→ TASKS TO PERFORM
1) Summarize the forum thread in two sentences.
2) Format the rows as a numbered list, starting from the beginning of the rows and running through the line containing "cupones están disponibles?", and leave out the pictures.

→ EXCERPT PROVIDED

▬▬▬▬▬▬

# Help with my briggs and stratton 35 classic



## crissandy (Jul 27, 2009)

I have a briggs&stratton mower. It iss an older machine but she is not strating up. I changed the carburators and I changed the spark plug but she dont wanna start.The vaalves are new and the piston and the piston rings ar beutiful. I think there is from this thing that moving the valves. Can anyone help me with a service manual or somthing to fix this problem. Sorry for my english.


----------



## pat mcgroin (May 1, 2009)

Pull out the plug and put the wire back on.
Then lay the plug on the engine and try to start.
Do you see a spark?


----------



## crissandy (Jul 27, 2009)

yes i have a spark and is strong enough i think. the man who give me the mower say's she has a problem by the distribution.also i think he valves and the other what move the valve. He say's the valve are new and it is true but the man dosent now to change the valve and he oppened up the complete motor.Thanks for you reply and again sorry for my bad english. I ope you understand me. Thanks again,I hope i can solve the problem ith your help.


----------



## SABL (Jul 4, 2008)

Could be bad news now that the engine has been taken apart. You mentioned "the part that moves the valves"...... known as the camshaft. All parts in the engine MUST be in the proper position at the proper time or it will not run. If camshaft timing is not correct the engine will not start.... same goes for ignition timing. 

See if you can find some info here:

http://www.smallenginesuppliers.com/html/engine-specs/briggs-engine-specs.html

Many times when a small engine fails to start, if it is not the "pick up assembly" or spark-plug, it is the "shear key" which keeps the ignition in "time". The shear key is just what the name implies.... if the blade/s strike a solid object, the key shears to protect the engine. The part is very small and very cheap. It is located under the recoil starter and in the "key-way" of the upper part of the crankshaft where the "flywheel" is mounted.

▬▬▬▬▬▬

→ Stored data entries
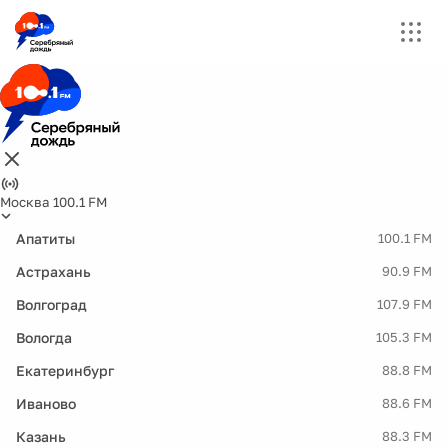
Москва 100.1 FM
Апатиты
100.1 FM
Астрахань
90.9 FM
Волгоград
107.9 FM
Вологда
105.3 FM
Екатеринбург
88.8 FM
Иваново
88.6 FM
Казань
88.3 FM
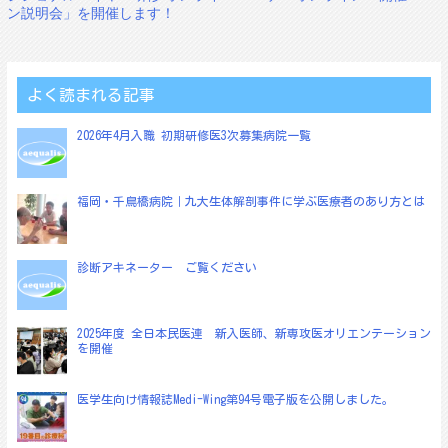
稿
ン説明会」を開催します！
ナ
ビ
ゲ
よく読まれる記事
ー
2026年4月入職 初期研修医3次募集病院一覧
シ
ョ
福岡・千鳥橋病院｜九大生体解剖事件に学ぶ医療者のあり方とは
ン
診断アキネーター ご覧ください
2025年度 全日本民医連 新入医師、新専攻医オリエンテーション
を開催
医学生向け情報誌Medi-Wing第94号電子版を公開しました。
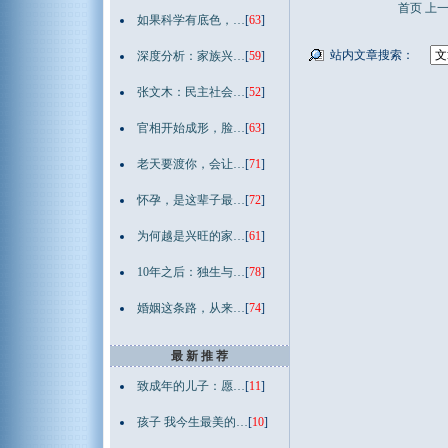
首页
上
如果科学有底色，…
[
63
]
站内文章搜索：
深度分析：家族兴…
[
59
]
张文木：民主社会…
[
52
]
官相开始成形，脸…
[
63
]
老天要渡你，会让…
[
71
]
怀孕，是这辈子最…
[
72
]
为何越是兴旺的家…
[
61
]
10年之后：独生与…
[
78
]
婚姻这条路，从来…
[
74
]
最 新 推 荐
致成年的儿子：愿…
[
11
]
孩子 我今生最美的…
[
10
]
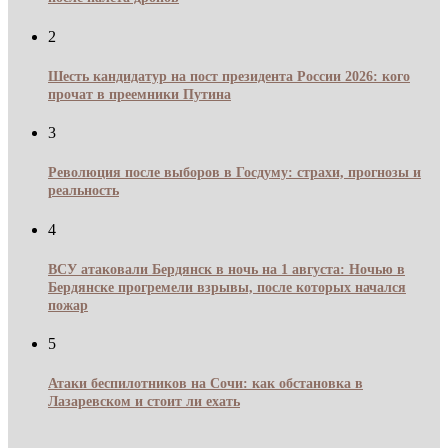
2
Шесть кандидатур на пост президента России 2026: кого
прочат в преемники Путина
3
Революция после выборов в Госдуму: страхи, прогнозы и
реальность
4
ВСУ атаковали Бердянск в ночь на 1 августа: Ночью в
Бердянске прогремели взрывы, после которых начался
пожар
5
Атаки беспилотников на Сочи: как обстановка в
Лазаревском и стоит ли ехать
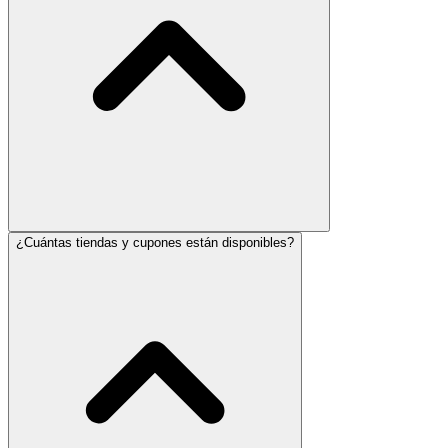
¿Cuántas tiendas y cupones están disponibles?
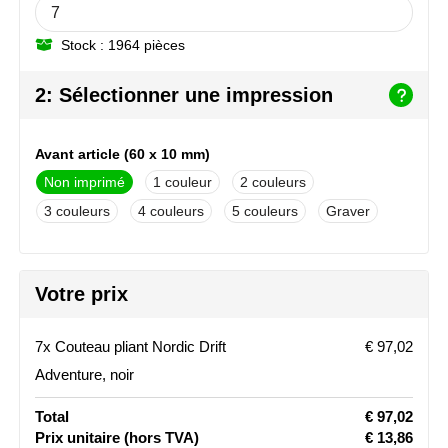
NoStress
Stock : 1964 pièces
Ocean Bottle
2: Sélectionner une impression
Orrefors
Parker pennen
Avant article (60 x 10 mm)
Non imprimé
1
2
Peekay
3
4
5
Graver
Philips
Votre prix
Retulp
Senator
7x Couteau pliant Nordic Drift
€ 97,02
Adventure, noir
Skross
Total
€ 97,02
Sophie Muval
Prix unitaire
(hors TVA)
€ 13,86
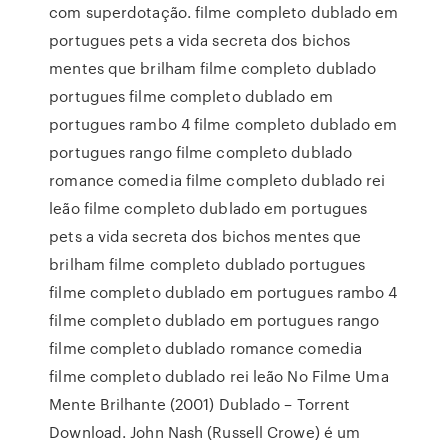
com superdotação. filme completo dublado em
portugues pets a vida secreta dos bichos
mentes que brilham filme completo dublado
portugues filme completo dublado em
portugues rambo 4 filme completo dublado em
portugues rango filme completo dublado
romance comedia filme completo dublado rei
leão filme completo dublado em portugues
pets a vida secreta dos bichos mentes que
brilham filme completo dublado portugues
filme completo dublado em portugues rambo 4
filme completo dublado em portugues rango
filme completo dublado romance comedia
filme completo dublado rei leão No Filme Uma
Mente Brilhante (2001) Dublado – Torrent
Download. John Nash (Russell Crowe) é um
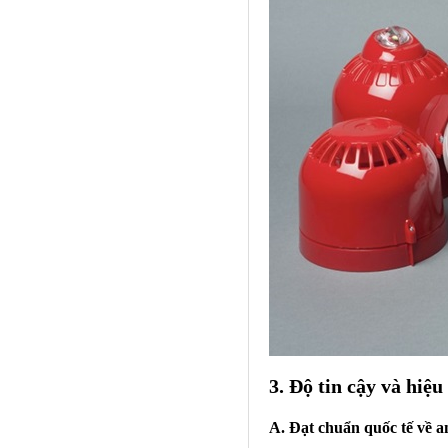
3. Độ tin cậy và hiệu
A. Đạt chuẩn quốc tế về a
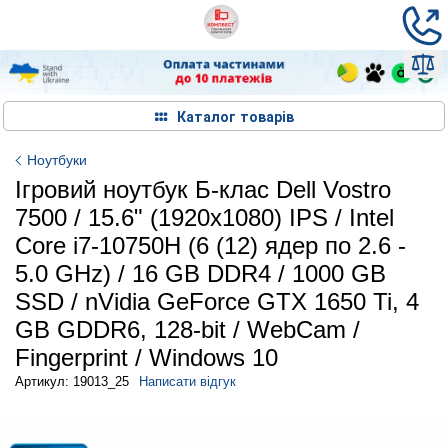
Каталог товарів
Ноутбуки
Ігровий ноутбук Б-клас Dell Vostro
7500 / 15.6" (1920x1080) IPS / Intel
Core i7-10750H (6 (12) ядер по 2.6 -
5.0 GHz) / 16 GB DDR4 / 1000 GB
SSD / nVidia GeForce GTX 1650 Ti, 4
GB GDDR6, 128-bit / WebCam /
Fingerprint / Windows 10
Артикул: 19013_25
Написати відгук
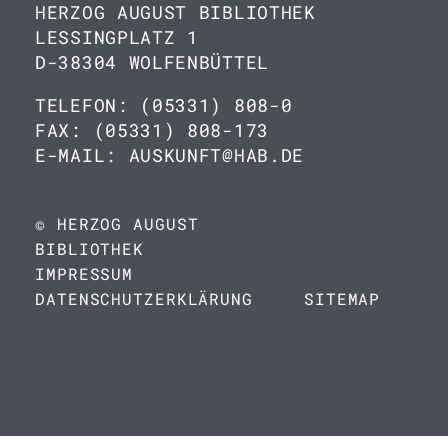
HERZOG AUGUST BIBLIOTHEK
LESSINGPLATZ 1
D-38304 WOLFENBÜTTEL
TELEFON: (05331) 808-0
FAX: (05331) 808-173
E-MAIL: AUSKUNFT@HAB.DE
© HERZOG AUGUST
BIBLIOTHEK
IMPRESSUM
DATENSCHUTZERKLÄRUNG
SITEMAP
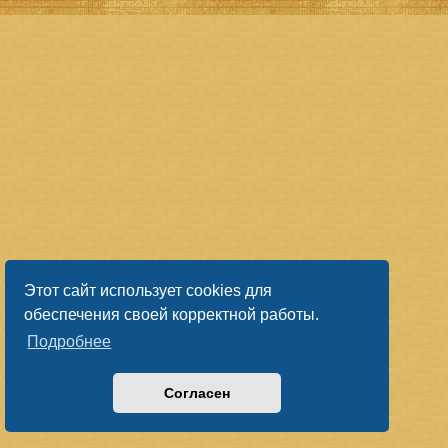
Этот сайт использует cookies для
обеспечения своей корректной работы.
Подробнее
Согласен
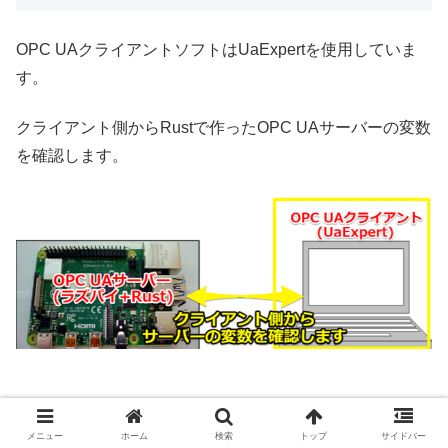
OPC UAクライアントソフトはUaExpertを使用していま
す。
クライアント側からRustで作ったOPC UAサーバーの変数
を確認します。
UaExpertのダウンロード・使い方を下記記事で紹介して
メニュー
ホーム
検索
トップ
サイドバー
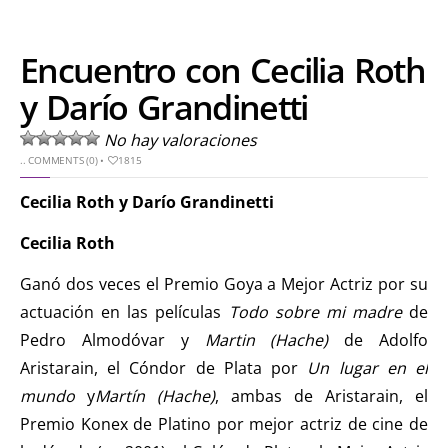
Encuentro con Cecilia Roth
y Darío Grandinetti
No hay valoraciones
..
COMMENTS (0)
•
1815
Cecilia Roth y Darío
Grandinetti
Cecilia Roth
Ganó dos veces el Premio Goya a Mejor Actriz por su
actuación en las películas
Todo sobre mi madre
de
Pedro Almodóvar y
Martin (Hache)
de Adolfo
Aristarain, el Cóndor de Plata por
Un lugar en el
mundo
y
Martín (Hache)
, ambas de Aristarain, el
Premio Konex de Platino por mejor actriz de cine de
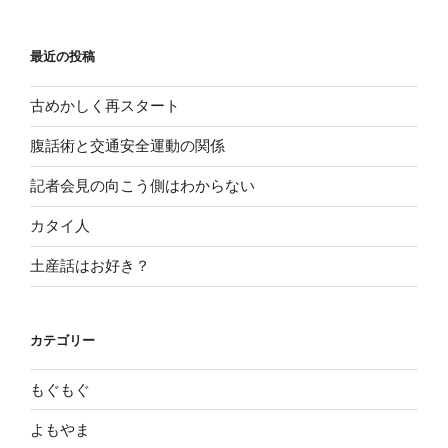
最近の投稿
古めかしく再スタート
腹話術と交通安全運動の関係
記者会見の向こう側はわからない
カタイ人
土産話はお好き？
カテゴリー
もぐもぐ
よもやま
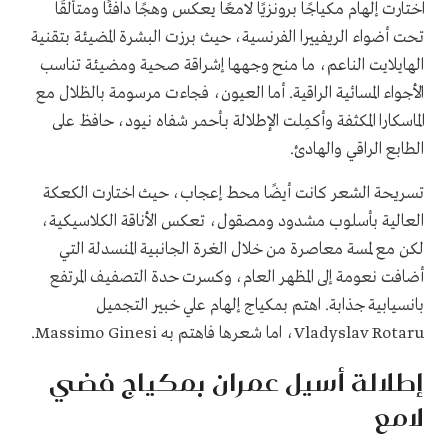
اختارت إلهام مكياجًا برونزيًا لامعًا يعكس وهجًا دافئًا ومتألقًا
تحت أضواء الريفييرا الفرنسية، حيث برزت البشرة المضيئة بتقنية
الهايلايت الناعم، ما منح وجهها إشراقة صحية ومضيئة تناسب
الأجواء المسائية الراقية. أما العيون، فجاءت مرسومة بالظلال مع
الماسكارا المكثفة وأكمِلت الإطلالة بـأحمر شفاه نيود، حافظ على
الطابع الراقي والهادئ.
تسريحة الشعر كانت أيضًا محط إعجاب، حيث اختارت الكعكة
العالية بأسلوب مشدود ومصقول، تعكس الأناقة الكلاسيكية،
لكن مع لمسة معاصرة من خلال الغرة الجانبية المنسدلة التي
أضافت نعومة إلى المظهر العام، وكسرت حدة التصفيف المرتفع
بانسيابية جذابة. اهتم بمكياج إلهام علي خبير التجميل
Vladyslav Rotaru، اما شعرها فاهتم به Massimo Ginesi.
إطلالة أسيل عمران بمكياج فضي
لامع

▬▬▬▬▬▬

→ LIST OF ANSWERS
1) The poster's older Briggs & Stratton mower will not start even after the carburetor and spark plug were changed, the valves are new, and a spark is present, so the poster asks for a service manual or other help. A reply warns that because the engine was taken apart, the camshaft or ignition timing may be wrong, links to engine specifications, and notes that a sheared key under the recoil starter is often the cause of a no-start.

2)
1. Москва 100.1 FM
2. Апатиты
3. 100.1 FM
4. Астрахань
5. 90.9 FM
6. Волгоград
7. 107.9 FM
8. Вологда
9. 105.3 FM
10. Екатеринбург
11. 88.8 FM
12. Иваново
13. 88.6 FM
14. Казань
15. 88.3 FM
16. 稿
17. ン説明会」を開催します！
18. ナ
19. ビ
20. ゲ
21. よく読まれる記事
22. ー
23. 2026年4月入職 初期研修医3次募集病院一覧
24. シ
25. ョ
26. 福岡・千鳥橋病院｜九大生体解剖事件に学ぶ医療者のあり方とは
27. ン
28. 診断アキネーター ご覧ください
29. 2025年度 全日本民医連 新入医師、新専攻医オリエンテーション
30. を開催
31. 医学生向け情報誌Medi-Wing第94号電子版を公開しました。
32. 首页
33. 上
34. 如果科学有底色，…
35. [
36. 63
37. ]
38. 站内文章搜索：
39. 深度分析：家族兴…
40. [
41. 59
42. ]
43. 张文木：民主社会…
44. [
45. 52
46. ]
47. 官相开始成形，脸…
48. [
49. 63
50. ]
51. 老天要渡你，会让…
52. [
53. 71
54. ]
55. 怀孕，是这辈子最…
56. [
57. 72
58. ]
59. 为何越是兴旺的家…
60. [
61. 61
62. ]
63. 10年之后：独生与…
64. [
65. 78
66. ]
67. 婚姻这条路，从来…
68. [
69. 74
70. ]
71. 最 新 推 荐
72. 致成年的儿子：愿…
73. [
74. 11
75. ]
76. 孩子 我今生最美的…
77. [
78. 10
79. ]
80. 2
81. Шесть кандидатур на пост президента России 2026: кого
82. прочат в преемники Путина
83. 3
84. Революция после выборов в Госдуму: страхи, прогнозы и
85. реальность
86. 4
87. ВСУ атаковали Бердянск в ночь на 1 августа: Ночью в
88. Бердянске прогремели взрывы, после которых начался
89. пожар
90. 5
91. Атаки беспилотников на Сочи: как обстановка в
92. Лазаревском и стоит ли ехать
93. ¿Cuántas tiendas y cupones están disponibles?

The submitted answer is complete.